Dataset entries:
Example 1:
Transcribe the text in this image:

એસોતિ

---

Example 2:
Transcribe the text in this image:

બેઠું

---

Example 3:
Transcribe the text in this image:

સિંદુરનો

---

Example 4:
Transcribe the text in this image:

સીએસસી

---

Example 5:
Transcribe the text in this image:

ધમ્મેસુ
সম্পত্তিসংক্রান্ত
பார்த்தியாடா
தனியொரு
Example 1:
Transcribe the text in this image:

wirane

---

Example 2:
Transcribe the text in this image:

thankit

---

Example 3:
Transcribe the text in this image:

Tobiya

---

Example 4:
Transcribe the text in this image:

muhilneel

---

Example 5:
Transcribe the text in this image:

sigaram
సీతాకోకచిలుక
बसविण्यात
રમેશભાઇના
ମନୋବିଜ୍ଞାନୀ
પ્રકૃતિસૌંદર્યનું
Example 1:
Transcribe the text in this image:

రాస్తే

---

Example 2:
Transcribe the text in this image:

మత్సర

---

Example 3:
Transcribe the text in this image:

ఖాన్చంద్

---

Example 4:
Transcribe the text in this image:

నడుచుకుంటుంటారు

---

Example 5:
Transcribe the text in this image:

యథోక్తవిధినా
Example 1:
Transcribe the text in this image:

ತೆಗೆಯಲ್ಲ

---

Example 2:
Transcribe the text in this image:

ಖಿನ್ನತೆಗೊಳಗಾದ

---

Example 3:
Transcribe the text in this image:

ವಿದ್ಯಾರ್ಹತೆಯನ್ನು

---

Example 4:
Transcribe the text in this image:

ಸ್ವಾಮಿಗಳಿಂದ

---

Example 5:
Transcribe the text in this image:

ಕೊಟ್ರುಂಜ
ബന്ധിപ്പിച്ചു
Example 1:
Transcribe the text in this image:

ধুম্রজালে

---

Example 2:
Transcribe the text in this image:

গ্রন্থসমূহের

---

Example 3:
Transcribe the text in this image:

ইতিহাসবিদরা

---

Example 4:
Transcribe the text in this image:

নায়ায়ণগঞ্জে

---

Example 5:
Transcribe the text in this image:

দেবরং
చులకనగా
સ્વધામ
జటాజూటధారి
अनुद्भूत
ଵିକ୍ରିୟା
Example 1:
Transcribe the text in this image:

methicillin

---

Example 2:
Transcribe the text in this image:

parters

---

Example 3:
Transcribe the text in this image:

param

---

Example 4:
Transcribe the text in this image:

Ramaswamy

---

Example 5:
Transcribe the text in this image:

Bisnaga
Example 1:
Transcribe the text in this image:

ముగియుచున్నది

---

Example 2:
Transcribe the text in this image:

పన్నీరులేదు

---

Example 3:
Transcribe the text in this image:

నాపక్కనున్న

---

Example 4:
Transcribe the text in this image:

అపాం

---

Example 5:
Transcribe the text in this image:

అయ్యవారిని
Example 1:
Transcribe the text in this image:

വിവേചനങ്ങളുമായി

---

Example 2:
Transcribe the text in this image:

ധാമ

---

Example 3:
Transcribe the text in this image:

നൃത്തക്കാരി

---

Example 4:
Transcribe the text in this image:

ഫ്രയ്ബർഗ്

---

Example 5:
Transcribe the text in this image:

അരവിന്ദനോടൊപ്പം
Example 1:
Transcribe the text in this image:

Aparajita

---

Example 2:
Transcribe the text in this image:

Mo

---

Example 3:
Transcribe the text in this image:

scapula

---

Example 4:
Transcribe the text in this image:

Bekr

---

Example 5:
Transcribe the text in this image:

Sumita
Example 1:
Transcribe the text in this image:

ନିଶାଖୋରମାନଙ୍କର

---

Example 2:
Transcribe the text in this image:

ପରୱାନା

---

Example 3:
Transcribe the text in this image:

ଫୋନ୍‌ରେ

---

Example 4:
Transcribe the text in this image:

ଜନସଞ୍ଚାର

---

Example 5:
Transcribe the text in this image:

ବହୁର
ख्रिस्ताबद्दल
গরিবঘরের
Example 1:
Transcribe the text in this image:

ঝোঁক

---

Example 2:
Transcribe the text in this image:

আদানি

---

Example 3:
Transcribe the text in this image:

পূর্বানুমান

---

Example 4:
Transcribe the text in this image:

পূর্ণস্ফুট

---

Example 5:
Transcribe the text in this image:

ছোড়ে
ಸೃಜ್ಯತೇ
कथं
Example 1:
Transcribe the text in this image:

BRIEF. Print the records above once again, exactly as written.

WRITTEN RESPONSE.
Example 1:
Transcribe the text in this image:

એસોતિ

---

Example 2:
Transcribe the text in this image:

બેઠું

---

Example 3:
Transcribe the text in this image:

સિંદુરનો

---

Example 4:
Transcribe the text in this image:

સીએસસી

---

Example 5:
Transcribe the text in this image:

ધમ્મેસુ
সম্পত্তিসংক্রান্ত
பார்த்தியாடா
தனியொரு
Example 1:
Transcribe the text in this image:

wirane

---

Example 2:
Transcribe the text in this image:

thankit

---

Example 3:
Transcribe the text in this image:

Tobiya

---

Example 4:
Transcribe the text in this image:

muhilneel

---

Example 5:
Transcribe the text in this image:

sigaram
సీతాకోకచిలుక
बसविण्यात
રમેશભાઇના
ମନୋବିଜ୍ଞାନୀ
પ્રકૃતિસૌંદર્યનું
Example 1:
Transcribe the text in this image:

రాస్తే

---

Example 2:
Transcribe the text in this image:

మత్సర

---

Example 3:
Transcribe the text in this image:

ఖాన్చంద్

---

Example 4:
Transcribe the text in this image:

నడుచుకుంటుంటారు

---

Example 5:
Transcribe the text in this image:

యథోక్తవిధినా
Example 1:
Transcribe the text in this image:

ತೆಗೆಯಲ್ಲ

---

Example 2:
Transcribe the text in this image:

ಖಿನ್ನತೆಗೊಳಗಾದ

---

Example 3:
Transcribe the text in this image:

ವಿದ್ಯಾರ್ಹತೆಯನ್ನು

---

Example 4:
Transcribe the text in this image:

ಸ್ವಾಮಿಗಳಿಂದ

---

Example 5:
Transcribe the text in this image:

ಕೊಟ್ರುಂಜ
ബന്ധിപ്പിച്ചു
Example 1:
Transcribe the text in this image:

ধুম্রজালে

---

Example 2:
Transcribe the text in this image:

গ্রন্থসমূহের

---

Example 3:
Transcribe the text in this image:

ইতিহাসবিদরা

---

Example 4:
Transcribe the text in this image:

নায়ায়ণগঞ্জে

---

Example 5:
Transcribe the text in this image:

দেবরং
చులకనగా
સ્વધામ
జటాజూటధారి
अनुद्भूत
ଵିକ୍ରିୟା
Example 1:
Transcribe the text in this image:

methicillin

---

Example 2:
Transcribe the text in this image:

parters

---

Example 3:
Transcribe the text in this image:

param

---

Example 4:
Transcribe the text in this image:

Ramaswamy

---

Example 5:
Transcribe the text in this image:

Bisnaga
Example 1:
Transcribe the text in this image:

ముగియుచున్నది

---

Example 2:
Transcribe the text in this image:

పన్నీరులేదు

---

Example 3:
Transcribe the text in this image:

నాపక్కనున్న

---

Example 4:
Transcribe the text in this image:

అపాం

---

Example 5:
Transcribe the text in this image:

అయ్యవారిని
Example 1:
Transcribe the text in this image:

വിവേചനങ്ങളുമായി

---

Example 2:
Transcribe the text in this image:

ധാമ

---

Example 3:
Transcribe the text in this image:

നൃത്തക്കാരി

---

Example 4:
Transcribe the text in this image:

ഫ്രയ്ബർഗ്

---

Example 5:
Transcribe the text in this image:

അരവിന്ദനോടൊപ്പം
Example 1:
Transcribe the text in this image:

Aparajita

---

Example 2:
Transcribe the text in this image:

Mo

---

Example 3:
Transcribe the text in this image:

scapula

---

Example 4:
Transcribe the text in this image:

Bekr

---

Example 5:
Transcribe the text in this image:

Sumita
Example 1:
Transcribe the text in this image:

ନିଶାଖୋରମାନଙ୍କର

---

Example 2:
Transcribe the text in this image:

ପରୱାନା

---

Example 3:
Transcribe the text in this image:

ଫୋନ୍‌ରେ

---

Example 4:
Transcribe the text in this image:

ଜନସଞ୍ଚାର

---

Example 5:
Transcribe the text in this image:

ବହୁର
ख्रिस्ताबद्दल
গরিবঘরের
Example 1:
Transcribe the text in this image:

ঝোঁক

---

Example 2:
Transcribe the text in this image:

আদানি

---

Example 3:
Transcribe the text in this image:

পূর্বানুমান

---

Example 4:
Transcribe the text in this image:

পূর্ণস্ফুট

---

Example 5:
Transcribe the text in this image:

ছোড়ে
ಸೃಜ್ಯತೇ
कथं
Example 1:
Transcribe the text in this image:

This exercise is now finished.